I have this query in Snowflake (which runs on a generator so it doesn't need a table if you want to just run it):
SELECT
DATEADD(day, SEQ4() * 7, '2022-11-13'::DATE) AS date_column,
DATEADD(week, -98, CURRENT_DATE) as anchor_date,
current_date,
DATEADD(day, SEQ4() * 7, '2022-11-13'::DATE) BETWEEN DATEADD(week, -98, CURRENT_DATE) AND CURRENT_DATE as truthy
FROM
TABLE(GENERATOR(ROWCOUNT => 5000))
WHERE
DATEADD(day, SEQ4() * 7, '2022-11-13'::DATE) BETWEEN DATEADD(week, -98, CURRENT_DATE) AND CURRENT_DATE
order by date_column
Which returns these records (and more):
date_column | anchor_date | current_date | truthy |
---|---|---|---|
2022-11-13 | 2022-12-13 | 2024-10-29 | FALSE |
2022-11-20 | 2022-12-13 | 2024-10-29 | FALSE |
2022-11-27 | 2022-12-13 | 2024-10-29 | FALSE |
2022-12-04 | 2022-12-13 | 2024-10-29 | FALSE |
2022-12-11 | 2022-12-13 | 2024-10-29 | FALSE |
2022-12-18 | 2022-12-13 | 2024-10-29 | TRUE |
2022-12-25 | 2022-12-13 | 2024-10-29 | TRUE |
2023-01-01 | 2022-12-13 | 2024-10-29 | TRUE |
2023-01-08 | 2022-12-13 | 2024-10-29 | TRUE |
2023-01-15 | 2022-12-13 | 2024-10-29 | TRUE |
Clearly it knows that the WHERE clause is FALSE for the first five records, but it returns those records anyway.
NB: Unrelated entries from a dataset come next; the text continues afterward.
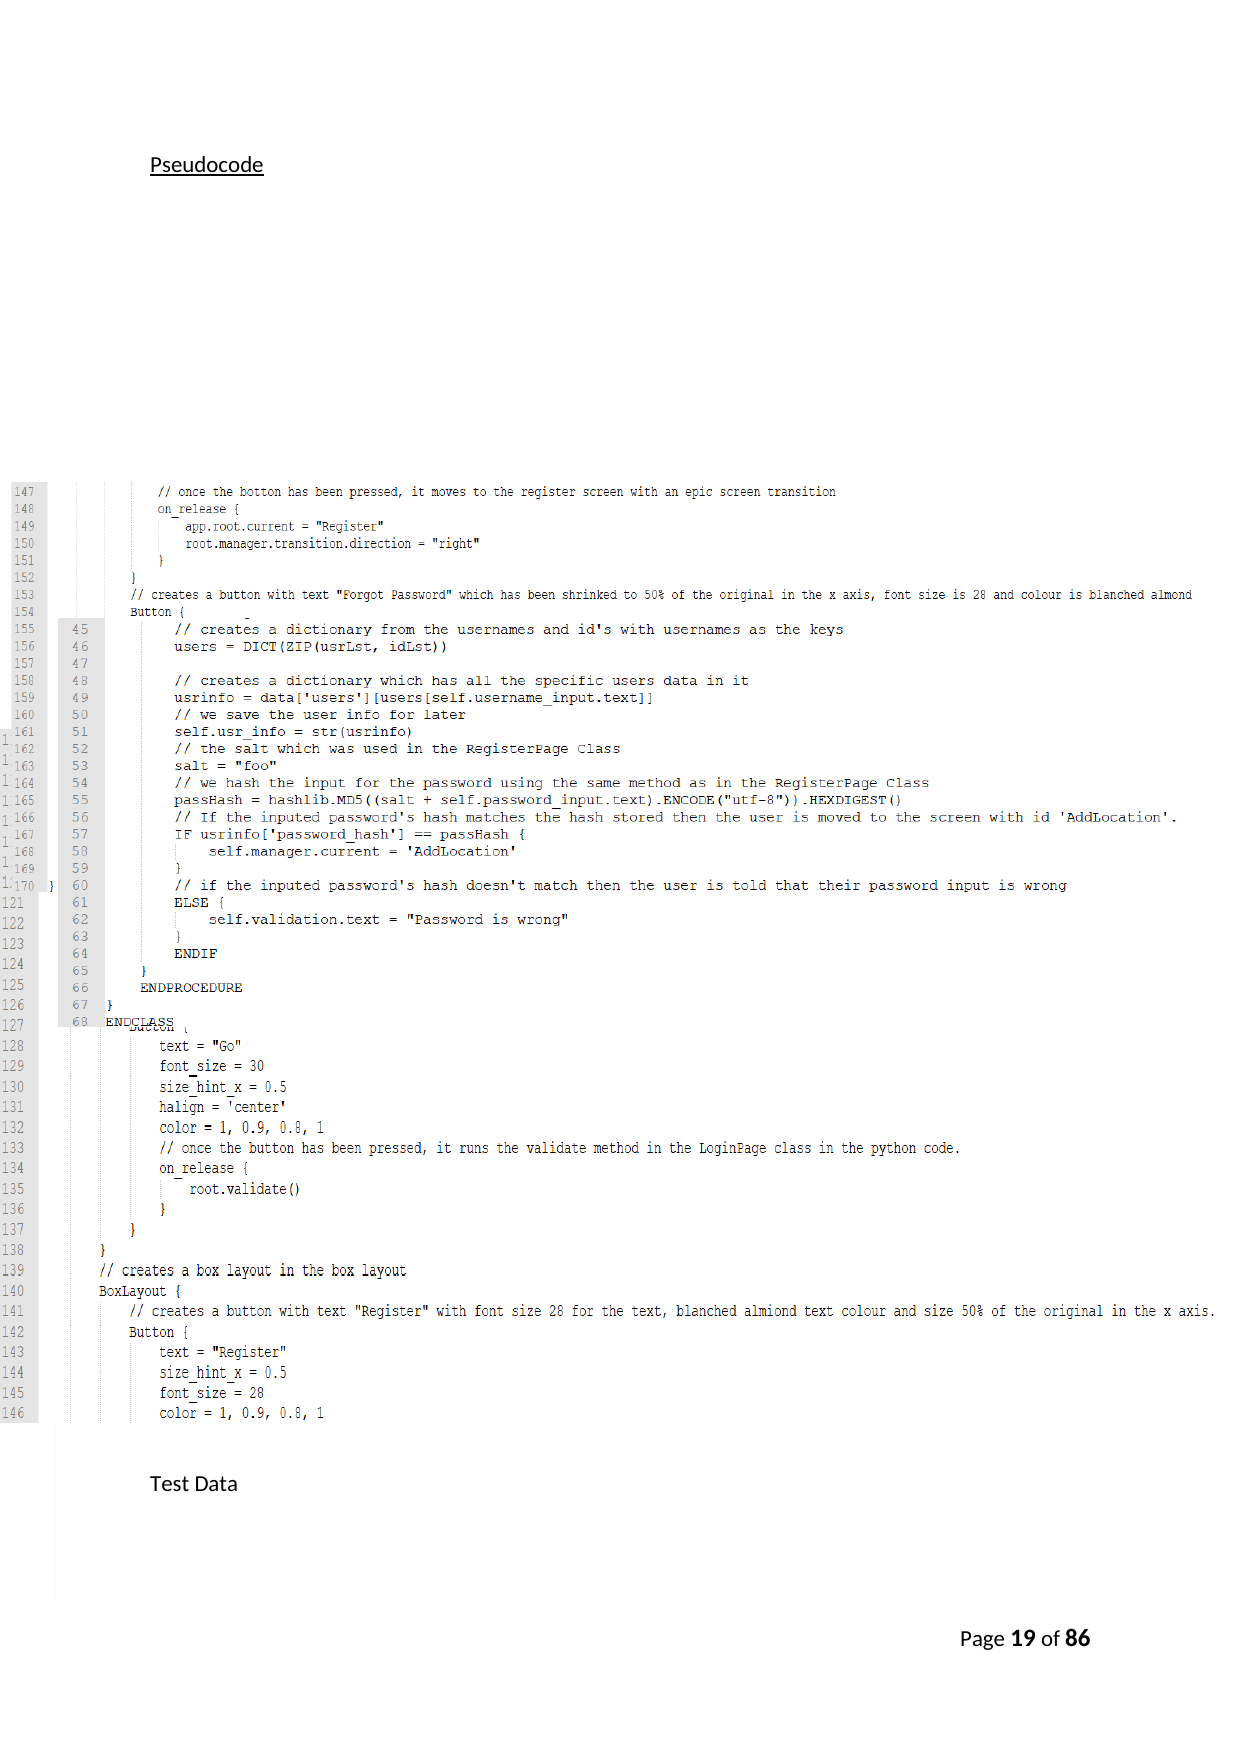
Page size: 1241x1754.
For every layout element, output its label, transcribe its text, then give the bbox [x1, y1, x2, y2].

picture [0, 482, 1225, 1601]
text Test Data [150, 1423, 1090, 1497]
text Pseudocode [150, 150, 1090, 178]
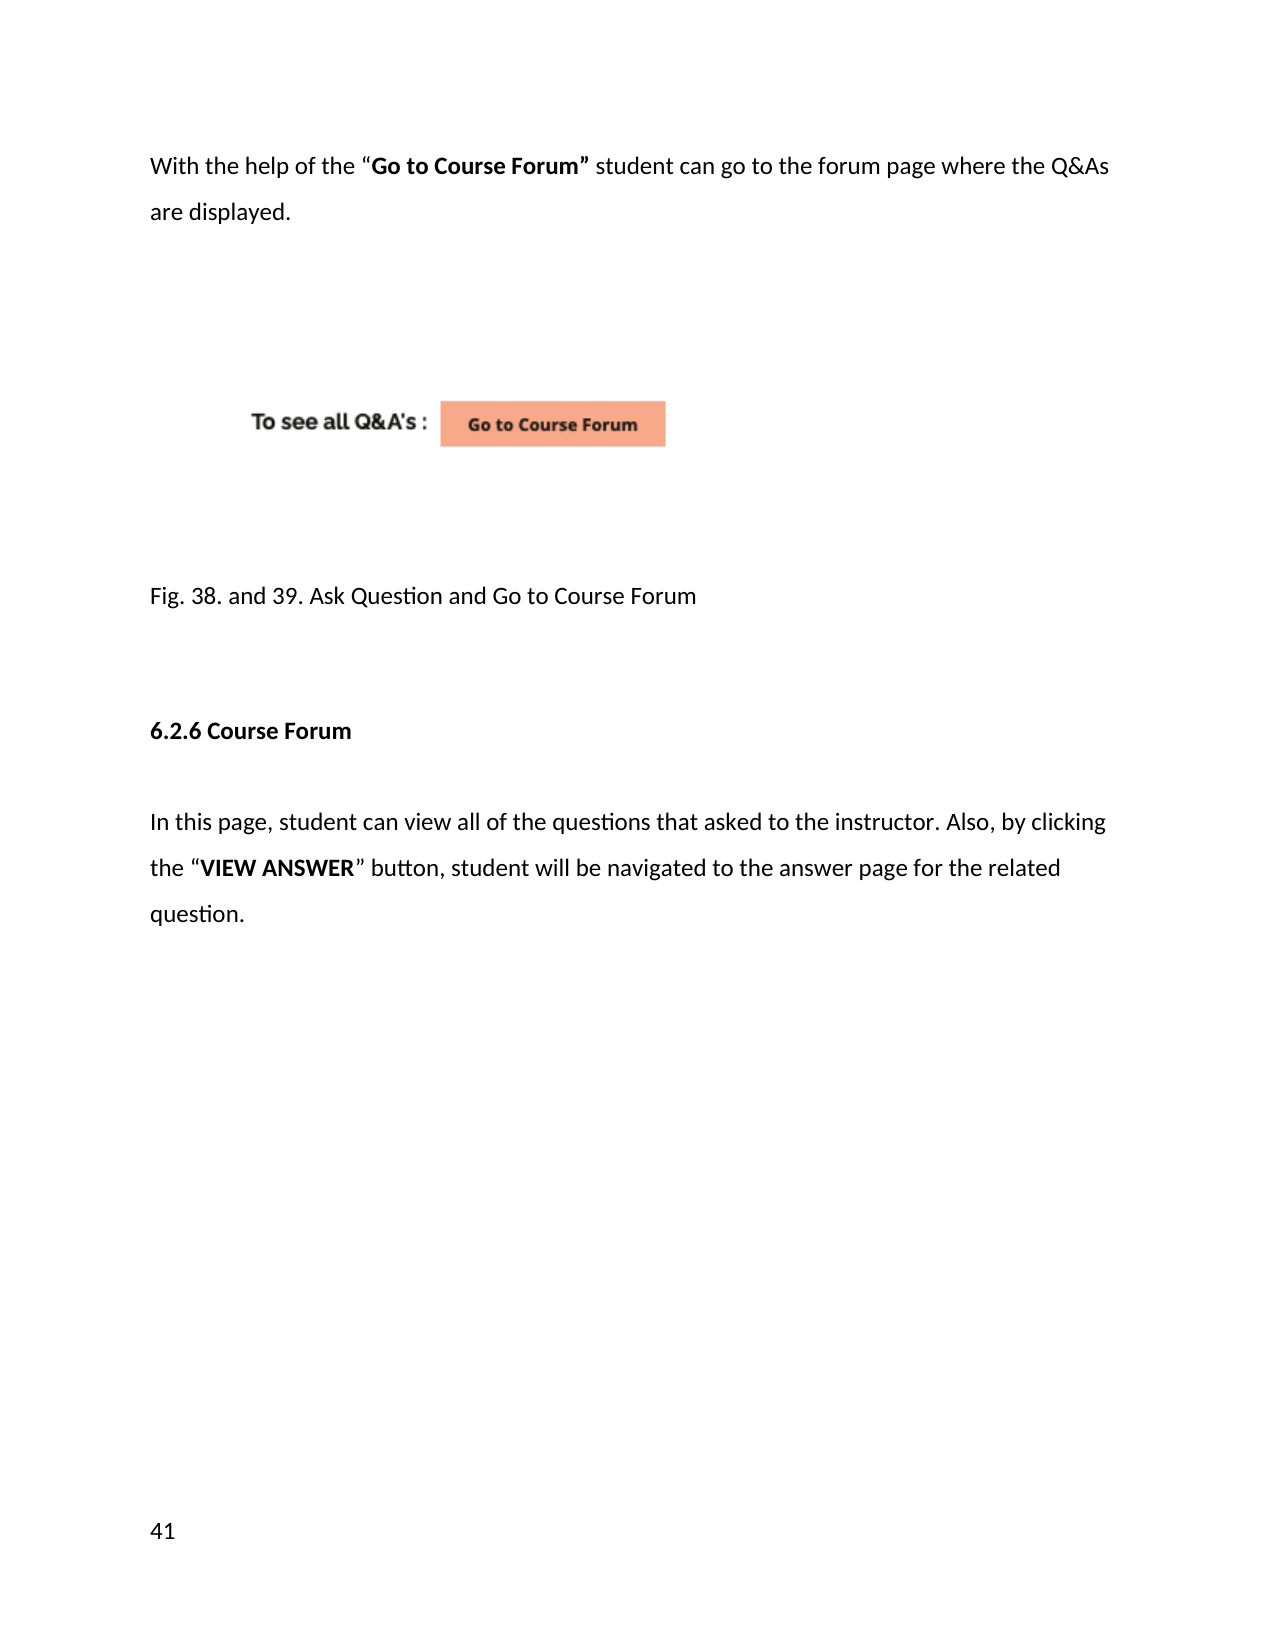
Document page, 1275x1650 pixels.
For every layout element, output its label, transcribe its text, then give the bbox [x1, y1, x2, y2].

Why? I'm guessing the table-free / generator setup may have something to do with it, but I can't figure out why.
I know I could wrap this in a SELECT * FROM () where truthy;
- solving the problem isn't so much the issue as understanding why this doesn't work. What's going on?
so first to prove the SEQ4
are stable in the select as implied:
SELECT
SEQ4() * 7 as a,
SEQ4() * 7 as b,
FROM TABLE(GENERATOR(ROWCOUNT => 5000))
WHERE A != b
Query produced no results
good
now to use the results of the select
region in the where
:
SELECT
DATEADD(day, SEQ4() * 7, '2022-11-13'::DATE) AS date_column,
DATEADD(week, -98, CURRENT_DATE) as anchor_date,
current_date,
date_column BETWEEN anchor_date AND CURRENT_DATE as truthy
FROM TABLE(GENERATOR(ROWCOUNT => 5000))
WHERE truthy
order by date_column
change back to using a seperate expression in the where clause (how you have it):
SELECT
DATEADD(day, SEQ4() * 7, '2022-11-13'::DATE) AS date_column,
DATEADD(week, -98, CURRENT_DATE) as anchor_date,
current_date,
date_column BETWEEN anchor_date AND CURRENT_DATE as truthy
FROM TABLE(GENERATOR(ROWCOUNT => 5000))
WHERE DATEADD(day, SEQ4() * 7, '2022-11-13'::DATE) BETWEEN DATEADD(week, -98, CURRENT_DATE) AND CURRENT_DATE
order by date_column
I am going to guess the independant code is the same as explicitly using a sub-select:
SELECT
DATEADD(day, SEQ4() * 7, '2022-11-13'::DATE) AS date_column,
DATEADD(week, -98, CURRENT_DATE) as anchor_date,
current_date,
date_column BETWEEN anchor_date AND CURRENT_DATE as truthy
FROM (
select SEQ4() as sub_seq
from TABLE(GENERATOR(ROWCOUNT => 5000))
) WHERE DATEADD(day, sub_seq * 7, '2022-11-13'::DATE) BETWEEN DATEADD(week, -98, CURRENT_DATE) AND CURRENT_DATE
order by date_column
which has unwanted results which can be seen like this:
SELECT
SEQ4() as a,
a > 1000 as assumptions
FROM (
select SEQ4() as b
from TABLE(GENERATOR(ROWCOUNT => 5000))
)
WHERE b > 1000
order by 2;
Now if the where clause here was a != b
there are no unwanted results, as the rows are only processed once.